Moi j’ai fui mon pays en Afrique, pour tenter de vivre, d’exister,
Dans une barque j’ai rejoint les Canaries, bravant les dangers,
En France, je suis exploité dans la cuisine d’un restaurant
Sans papiers j’ai une cave comme maison, vivre pour moi est humiliant.
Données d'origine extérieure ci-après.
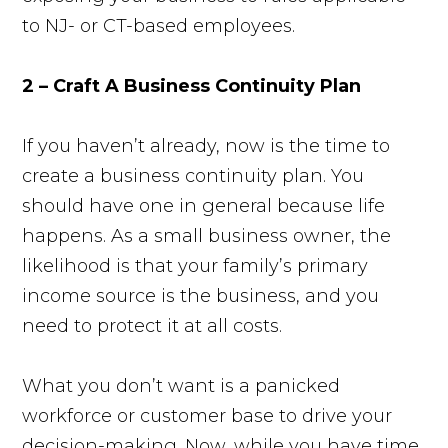
to NJ- or CT-based employees.
2 – Craft A Business Continuity Plan
If you haven’t already, now is the time to
create a business continuity plan. You
should have one in general because life
happens. As a small business owner, the
likelihood is that your family’s primary
income source is the business, and you
need to protect it at all costs.
What you don’t want is a panicked
workforce or customer base to drive your
decision-making. Now, while you have time,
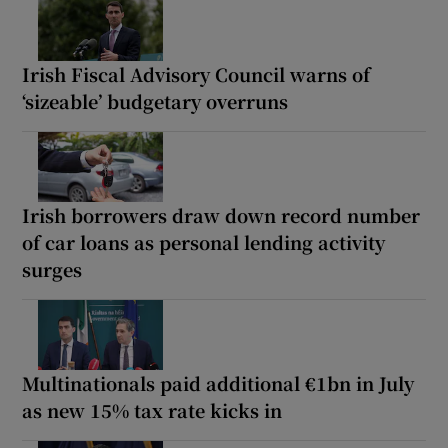
Irish Fiscal Advisory Council warns of
‘sizeable’ budgetary overruns
Irish borrowers draw down record number
of car loans as personal lending activity
surges
Multinationals paid additional €1bn in July
as new 15% tax rate kicks in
Moi, j’ai quitté mon pays l’Algérie, pour tenter de vivre et d’exister,
J’ai rejoins mes frères et mes cousins pour un avenir plus beau et me réaliser,
Tous les jours je travaille avec une pelle et une pioche comme un forcené,
Ma vie est triste comme une nuit sans étoile, telle est ma sinistre destinée.

Moi, j’ai abandonné mon pays le Vietnam, pour tenter de vivre et d’exister,
J’ai quinze ans, je suis jeune et je ne sais pas ce que c’est de s’amuser,
Maintenant je suis là couturière dans un lugubre grenier, je n’ai jamais vu le soleil,
Ni chanter les oiseaux de cette ville où j’ai atterri, mon avenir ressemble à du fiel.

Moi, j’ai été enlevée dans mon pays l’Ukraine, j’ai cru pouvoir mieux vivre et exister,
Dans les bars sous la menace de prédateurs je vante mes charmes pour espérer,
Tout comme mon ami le portugais, qui fait de sa vie aussi un vrai calvaire,
Exilés, seuls, notre existence dans votre société n’est qu’une illusion parfois amère.

Qu’on soit noir, bronzé, bridé ou autre, nous croisons souvent les regards de la haine,
Un quotidien dans votre ville avec un peu de tolérance serait pour nous une aubaine,
Nous n’avons pas demandé  d’exister, mais nous savons aussi donner de l’amour,
Tenter de vivre de résister, écarter les souffrances, tendre aussi la main sans détour.